Fragment
175

Orlik i inni

Chcielibyśmy przypomnieć niezwykłą postać pchor. Romana Orlika – bohaterskiego żołnierza polskiego, z powodzeniem walczącego we Wrześniu 1939 roku na tankietce TKS uzbrojonej w działko 20mm.

Jak wielu kolegów-czołgistów szkolił się przed wojną w Centrum Wyszkolenia Broni Pancernych w Modlinie. Po mobilizacji trafił do 71 Dywizjonu Pancernego , który wszedł w skład Wielkopolskiej Brygady Kawalerii. Szacuje się, że podczas walk wrześniowych załoga pod dowództwem pchor. Orlika zniszczyła lub unieszkodliwiła przynajmniej 13 czołgów niemieckich.

Do pierwszego starcia tankietek Dywizjonu Pancernego doszło 14 września 1939 roku pod Brochowem. Wtedy pchor. wyeliminował celnym ogniem trzy czołgi przeciwnika.

fb13_3

7db4_1

Kolejne walki miały miejsce w Puszczy Kampinoskiej w dniu 18 września 1939 r. niedaleko wsi Pociecha. W walce po stronie polskiej brał udział m.in. pluton 71 Dywizjonu Pancernego pod dowództwem pchor. Romana Orlika – złożony z trzech czołgów rozpoznawczych, w tym jednej TKS z działkiem 20mm. Zniszczono lub uszkodzono wtedy przynajmniej trzy czołgi niemieckie – Pz.Kpfw-35(t) i Pz.Kpfw-IV należące do 11 Pułku Pancernego 1 Dywizji Lekkiej. W jednym z nich został śmiertelnie ranny książę raciborski Wiktor IV Albrecht von Ratibor (Viktor Albrecht Johannes Josef Michael Maria v.Hohenlohe-Schillingsfürst), służący w Wehrmachcie w stopniu porucznika i dowodzący plutonem czołgów.

Dane wejściowe
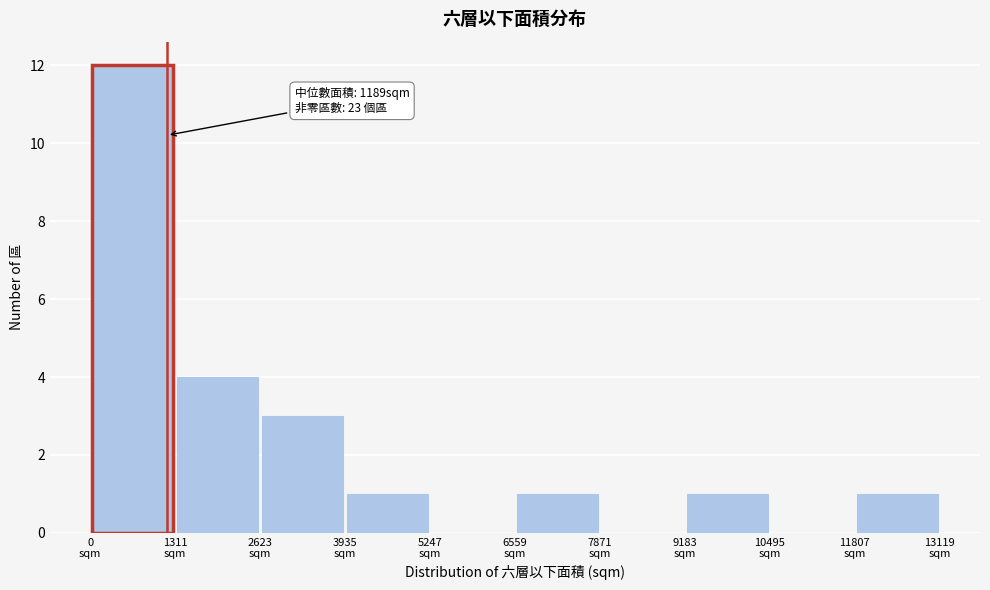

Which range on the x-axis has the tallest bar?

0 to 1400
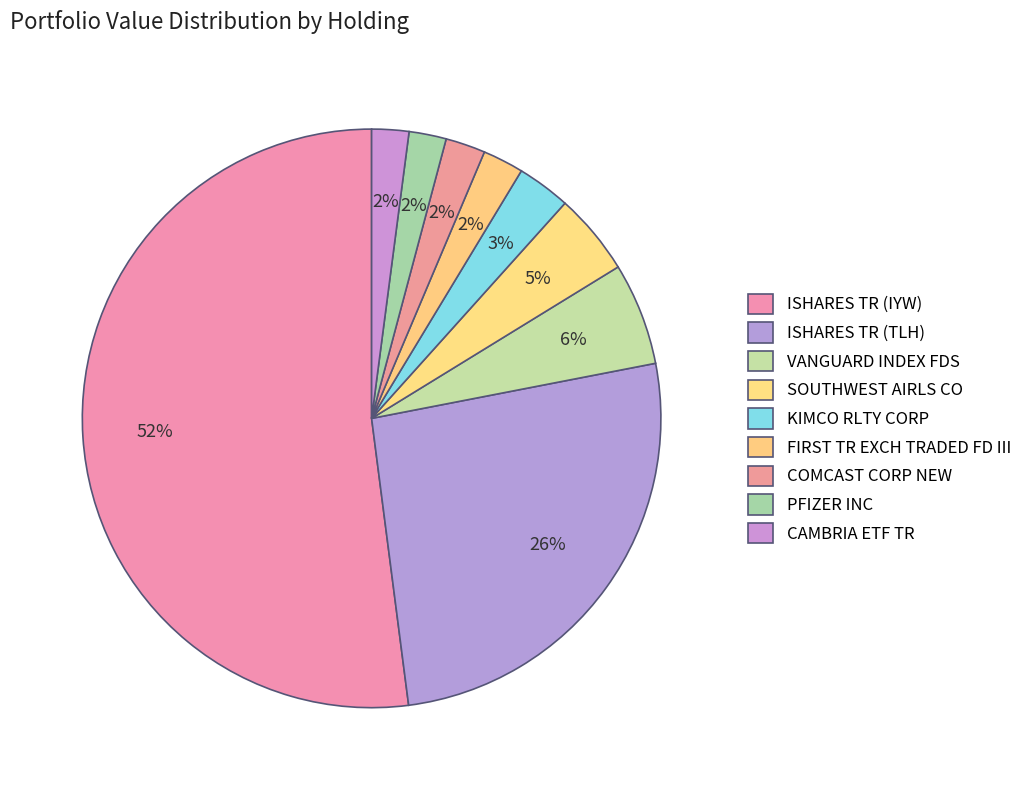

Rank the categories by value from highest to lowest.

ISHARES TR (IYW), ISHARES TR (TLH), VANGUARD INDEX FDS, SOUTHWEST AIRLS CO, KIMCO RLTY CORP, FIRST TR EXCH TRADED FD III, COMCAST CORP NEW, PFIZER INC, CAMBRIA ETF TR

Ćwiczenie A
Jakie oznaczenia typów pojazdów pancernych pojawiają się w tekście o pchor. Romanie Orliku? Wypisz je wszystkie.
Ćwiczenie B
Przepisz wiernie część tekstu o pchor. Romanie Orliku, która zaczyna się od słów zawierających „Do pierwszego starcia”, a kończy na „trzy czołgi przeciwnika.”.

Rozwiązanie zadania A
TKS, Pz.Kpfw-35(t), Pz.Kpfw-IV

Rozwiązanie zadania B
Do pierwszego starcia tankietek Dywizjonu Pancernego doszło 14 września 1939 roku pod Brochowem. Wtedy pchor. wyeliminował celnym ogniem trzy czołgi przeciwnika.